Bedah Kitab Perahu Penyelamat: Cara Penyuluh Agama Islam Sumpiuh Perdalam Fikih Shalat
Oleh KUA SUMPIUH
SUMPIUH — Dalam upaya mengasah dan meng-upgrade wawasan keagamaan, para Penyuluh Agama Islam Kantor Urusan Agama (KUA) Sumpiuh menghadiri kegiatan Pengajian Reboan yang diselenggarakan di Gedung Muslimat NU PAC Sumpiuh.

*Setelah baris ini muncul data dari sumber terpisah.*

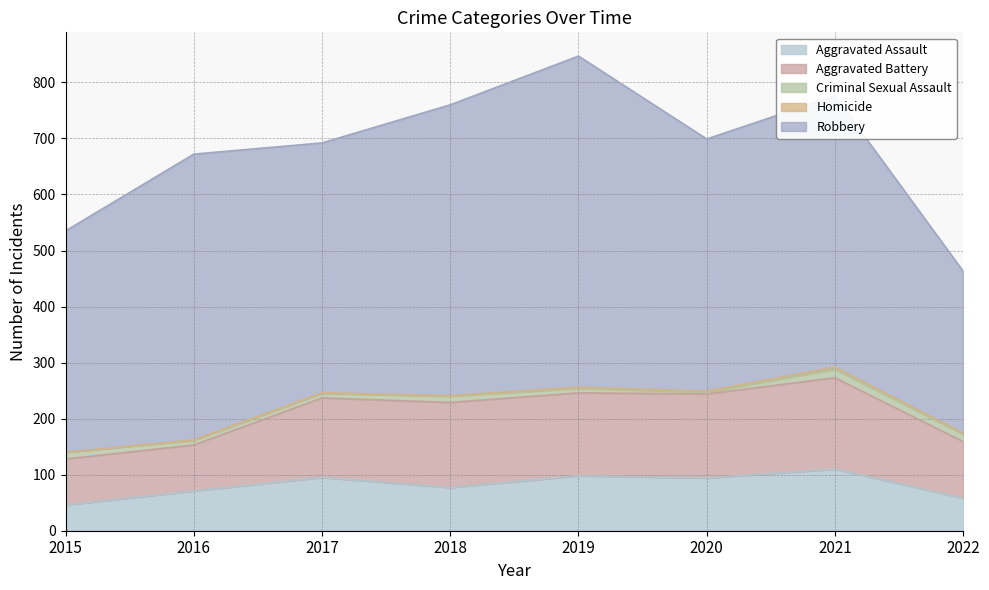

Reading left to right, transcribe all the data shown in this chart.

Aggravated Assault: 46	71	95	77	98	94	110	58
Aggravated Battery: 82	82	142	152	148	150	163	101
Criminal Sexual Assault: 12	8	8	11	8	3	15	13
Homicide: 0	1	1	1	2	2	4	2
Robbery: 395	510	446	519	591	450	484	289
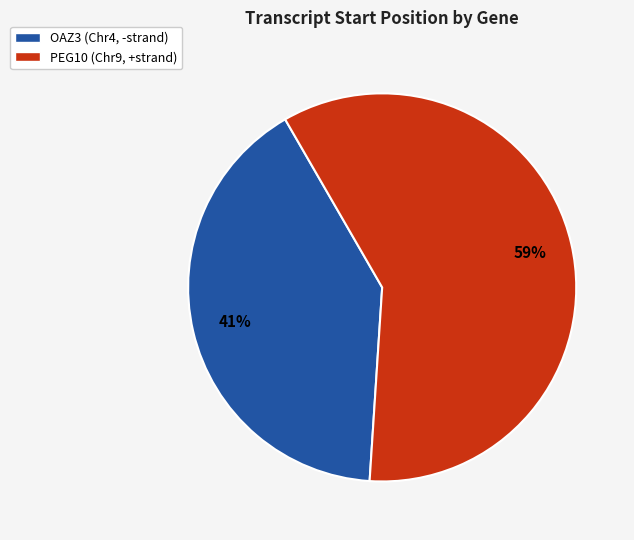

How many slices are in this pie chart?

2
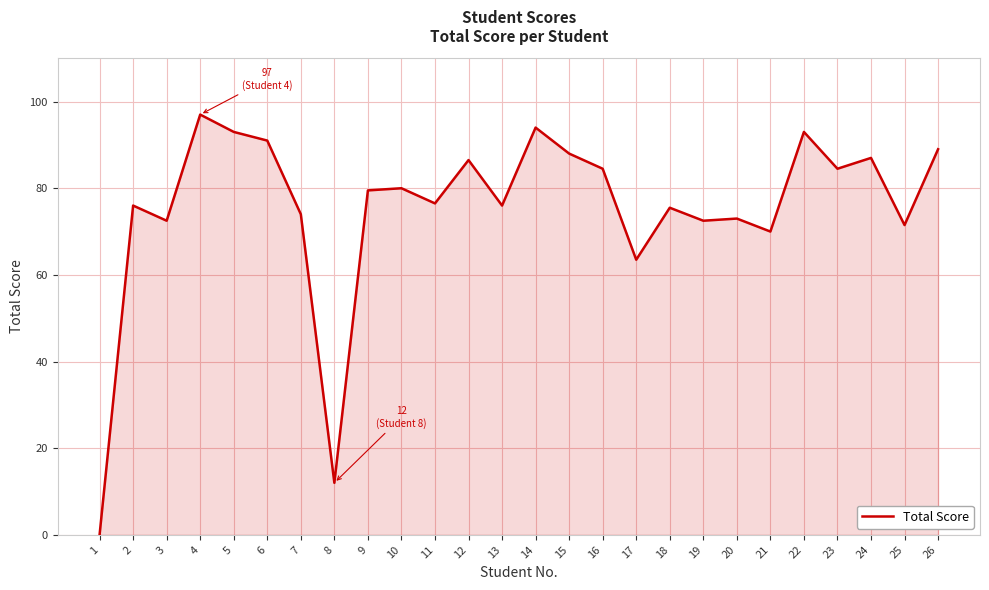

Does the chart have visible grid lines?

Yes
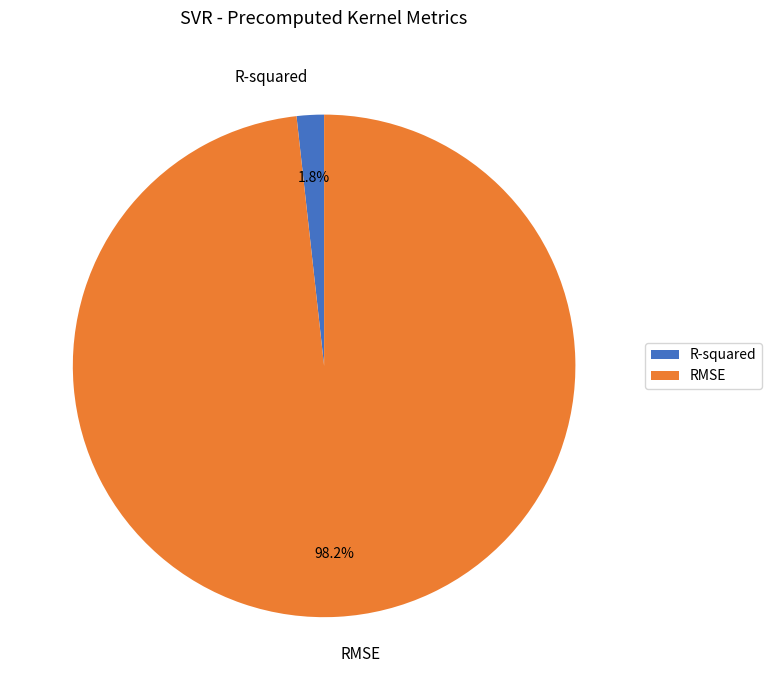

Count the number of slices in the pie.

2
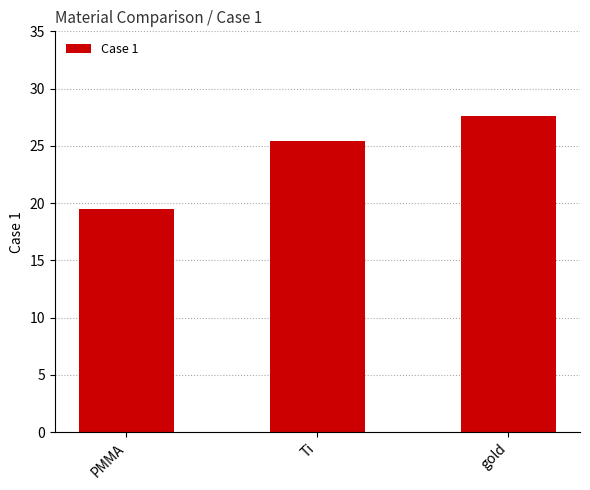

Approximately how many times larger is the value at PMMA compared to gold?

0.7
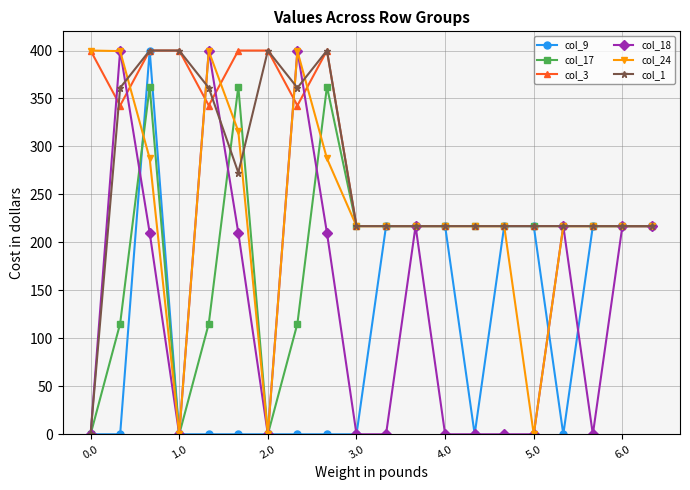

Which series has the largest total across all categories?

col_3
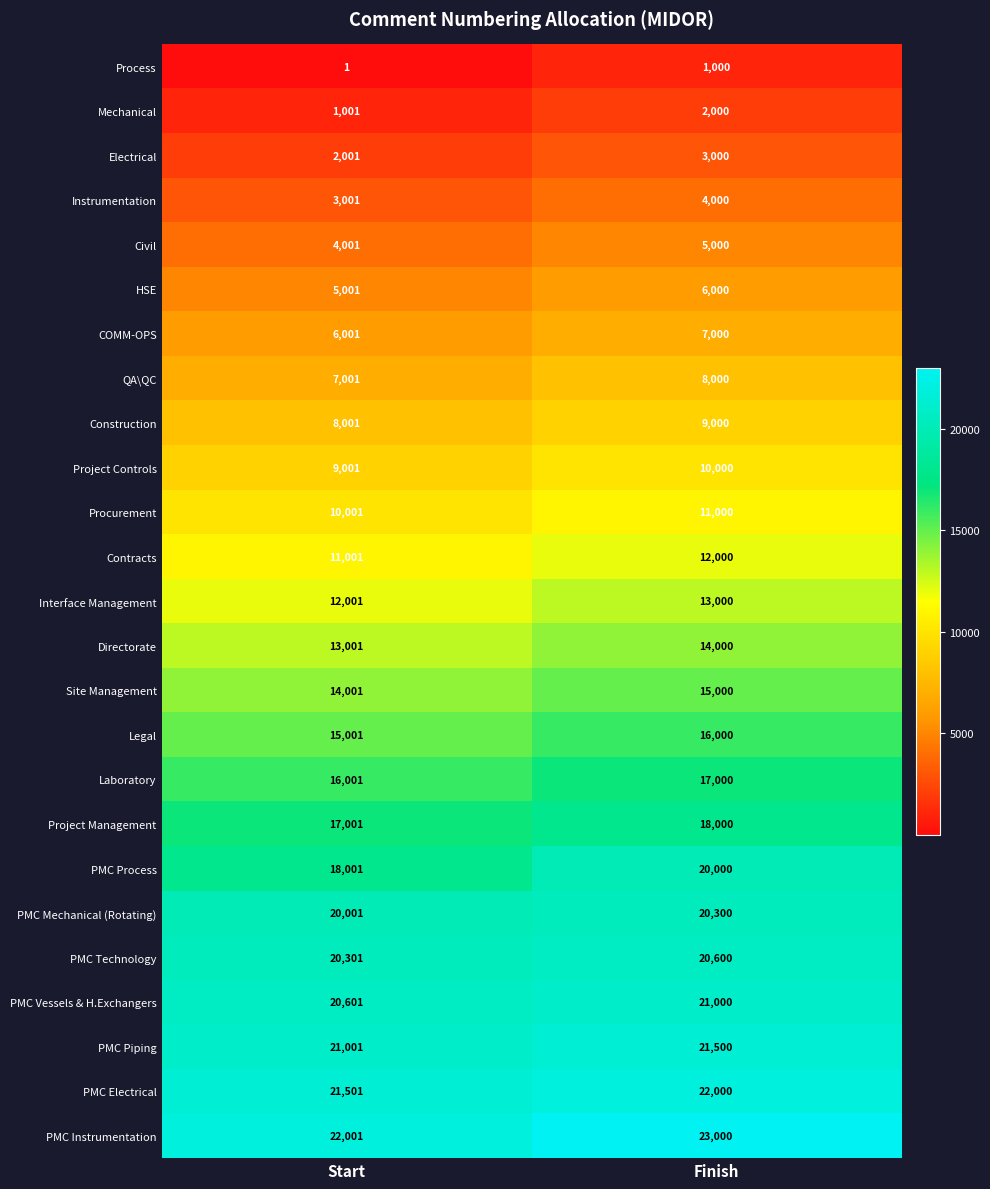

What value does the Project Controls series have at Start, to the nearest 10?

9000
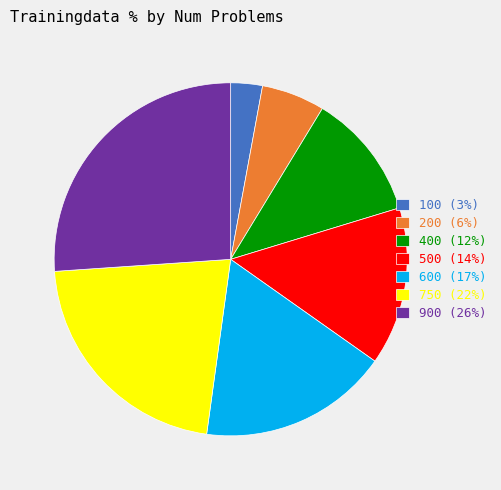

Is 500 the majority of the pie?

No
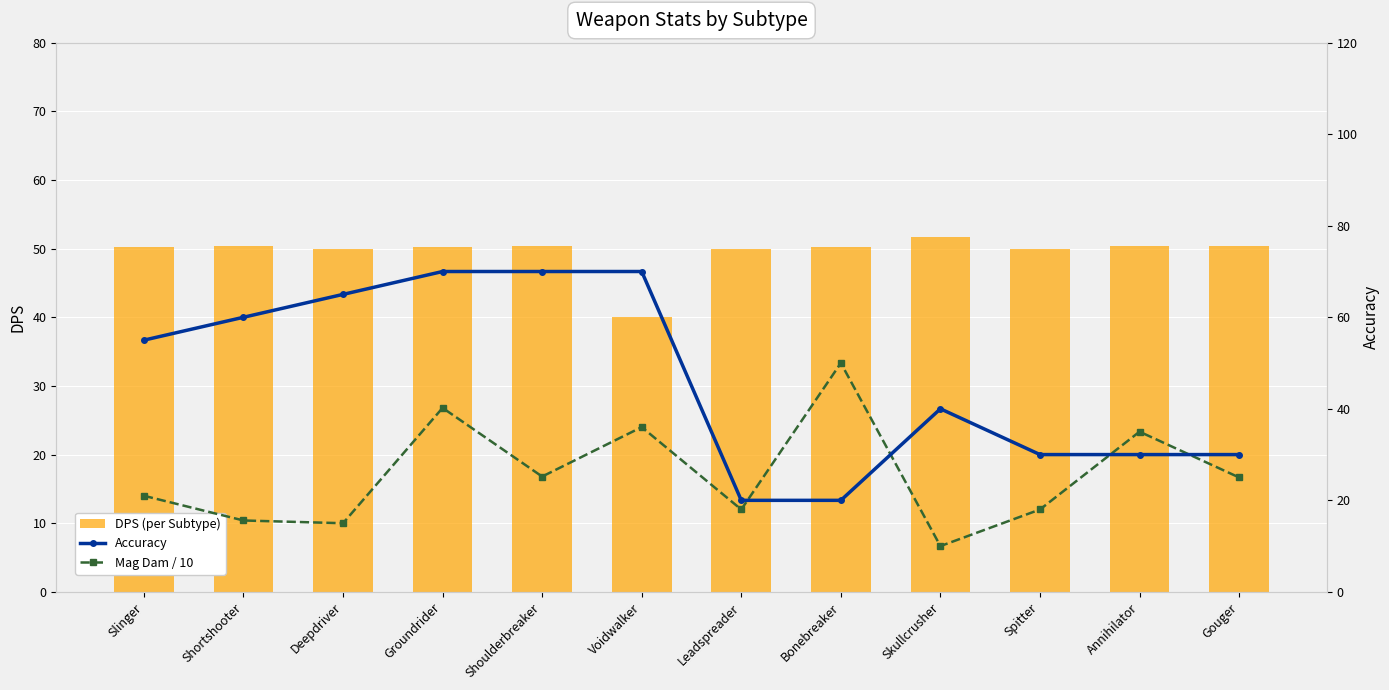

Reading left to right, transcribe all the data shown in this chart.

DPS (per Subtype): Slinger=50.2	Shortshooter=50.3	Deepdriver=50.0	Groundrider=50.2	Shoulderbreaker=50.4	Voidwalker=40.0	Leadspreader=50.0	Bonebreaker=50.3	Skullcrusher=51.7	Spitter=50.0	Annihilator=50.3	Gouger=50.3
Accuracy: Slinger=55.0	Shortshooter=60.0	Deepdriver=65.0	Groundrider=70.0	Shoulderbreaker=70.0	Voidwalker=70.0	Leadspreader=20.0	Bonebreaker=20.0	Skullcrusher=40.0	Spitter=30.0	Annihilator=30.0	Gouger=30.0
Mag Dam / 10: Slinger=21.0	Shortshooter=15.6	Deepdriver=15.0	Groundrider=40.2	Shoulderbreaker=25.2	Voidwalker=36.0	Leadspreader=18.0	Bonebreaker=50.0	Skullcrusher=10.0	Spitter=18.0	Annihilator=35.0	Gouger=25.0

Rabu (29/07)
Pada kesempatan tersebut, majelis difokuskan untuk menelaah secara mendalam Kitab Perahu Penyelamat, dengan mengangkat topik fikih seputar "Beberapa Hal yang Menyebabkan Sujud Sahwi". Pembahasan ini dinilai sangat vital bagi para penyuluh sebagai bekal untuk menjawab berbagai persoalan fiqhiyah yang kerap dihadapi masyarakat di lapangan, khususnya terkait keabsahan dan tata cara penyempurnaan shalat.
Istimewanya, pengajian ini diampu langsung oleh penyusun Kitab Perahu Penyelamat sekaligus Pengasuh Pondok Pesantren Al Falah Sumpiuh, Romo K.H. Nurul Huda. Suasana kajian berlangsung penuh khidmat dan interaktif saat beliau membedah pasal demi pasal terkait kekeliruan atau kelupaan dalam shalat yang menuntut dilakukannya sujud sahwi.
Keikutsertaan aktif para Penyuluh Agama Islam KUA Sumpiuh dalam pengajian rutin ini diharapkan dapat terus memperkuat kapasitas literasi keagamaan mereka. Dengan keilmuan yang makin terasah, para penyuluh siap memberikan edukasi serta bimbingan keagamaan yang akurat dan menyejukkan bagi umat.